Top of Data records

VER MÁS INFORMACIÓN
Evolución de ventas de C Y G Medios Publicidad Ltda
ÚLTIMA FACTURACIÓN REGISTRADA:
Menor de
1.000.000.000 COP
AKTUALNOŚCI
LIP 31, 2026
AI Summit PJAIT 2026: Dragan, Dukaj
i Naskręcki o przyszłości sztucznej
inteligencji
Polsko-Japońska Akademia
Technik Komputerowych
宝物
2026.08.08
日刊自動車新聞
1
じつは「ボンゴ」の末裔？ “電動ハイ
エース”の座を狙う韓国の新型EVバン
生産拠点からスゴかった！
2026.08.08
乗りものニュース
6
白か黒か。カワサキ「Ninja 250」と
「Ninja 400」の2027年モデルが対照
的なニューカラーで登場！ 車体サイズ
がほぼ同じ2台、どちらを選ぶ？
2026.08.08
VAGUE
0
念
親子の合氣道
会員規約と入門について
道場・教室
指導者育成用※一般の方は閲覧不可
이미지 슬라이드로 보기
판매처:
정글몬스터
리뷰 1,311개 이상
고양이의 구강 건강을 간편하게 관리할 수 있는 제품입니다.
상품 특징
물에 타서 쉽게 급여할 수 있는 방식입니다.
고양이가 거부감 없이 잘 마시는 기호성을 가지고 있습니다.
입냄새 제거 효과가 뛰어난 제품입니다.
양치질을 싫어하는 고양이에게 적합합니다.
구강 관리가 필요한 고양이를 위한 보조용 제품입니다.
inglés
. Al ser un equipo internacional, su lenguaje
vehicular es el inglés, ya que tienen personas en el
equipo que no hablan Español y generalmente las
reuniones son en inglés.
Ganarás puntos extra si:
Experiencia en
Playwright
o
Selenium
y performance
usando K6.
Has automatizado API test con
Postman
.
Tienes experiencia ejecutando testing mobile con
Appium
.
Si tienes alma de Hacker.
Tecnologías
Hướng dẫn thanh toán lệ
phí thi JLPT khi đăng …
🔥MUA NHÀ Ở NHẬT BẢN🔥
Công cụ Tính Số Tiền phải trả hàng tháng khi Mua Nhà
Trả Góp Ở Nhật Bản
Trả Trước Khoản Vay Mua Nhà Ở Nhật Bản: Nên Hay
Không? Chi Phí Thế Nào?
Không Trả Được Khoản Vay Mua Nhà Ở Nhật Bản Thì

Bottom of Data records

Directions for this task ▸ From the first line through the last, repeat the entries exactly.

Reply ▸
VER MÁS INFORMACIÓN
Evolución de ventas de C Y G Medios Publicidad Ltda
ÚLTIMA FACTURACIÓN REGISTRADA:
Menor de
1.000.000.000 COP
AKTUALNOŚCI
LIP 31, 2026
AI Summit PJAIT 2026: Dragan, Dukaj
i Naskręcki o przyszłości sztucznej
inteligencji
Polsko-Japońska Akademia
Technik Komputerowych
宝物
2026.08.08
日刊自動車新聞
1
じつは「ボンゴ」の末裔？ “電動ハイ
エース”の座を狙う韓国の新型EVバン
生産拠点からスゴかった！
2026.08.08
乗りものニュース
6
白か黒か。カワサキ「Ninja 250」と
「Ninja 400」の2027年モデルが対照
的なニューカラーで登場！ 車体サイズ
がほぼ同じ2台、どちらを選ぶ？
2026.08.08
VAGUE
0
念
親子の合氣道
会員規約と入門について
道場・教室
指導者育成用※一般の方は閲覧不可
이미지 슬라이드로 보기
판매처:
정글몬스터
리뷰 1,311개 이상
고양이의 구강 건강을 간편하게 관리할 수 있는 제품입니다.
상품 특징
물에 타서 쉽게 급여할 수 있는 방식입니다.
고양이가 거부감 없이 잘 마시는 기호성을 가지고 있습니다.
입냄새 제거 효과가 뛰어난 제품입니다.
양치질을 싫어하는 고양이에게 적합합니다.
구강 관리가 필요한 고양이를 위한 보조용 제품입니다.
inglés
. Al ser un equipo internacional, su lenguaje
vehicular es el inglés, ya que tienen personas en el
equipo que no hablan Español y generalmente las
reuniones son en inglés.
Ganarás puntos extra si:
Experiencia en
Playwright
o
Selenium
y performance
usando K6.
Has automatizado API test con
Postman
.
Tienes experiencia ejecutando testing mobile con
Appium
.
Si tienes alma de Hacker.
Tecnologías
Hướng dẫn thanh toán lệ
phí thi JLPT khi đăng …
🔥MUA NHÀ Ở NHẬT BẢN🔥
Công cụ Tính Số Tiền phải trả hàng tháng khi Mua Nhà
Trả Góp Ở Nhật Bản
Trả Trước Khoản Vay Mua Nhà Ở Nhật Bản: Nên Hay
Không? Chi Phí Thế Nào?
Không Trả Được Khoản Vay Mua Nhà Ở Nhật Bản Thì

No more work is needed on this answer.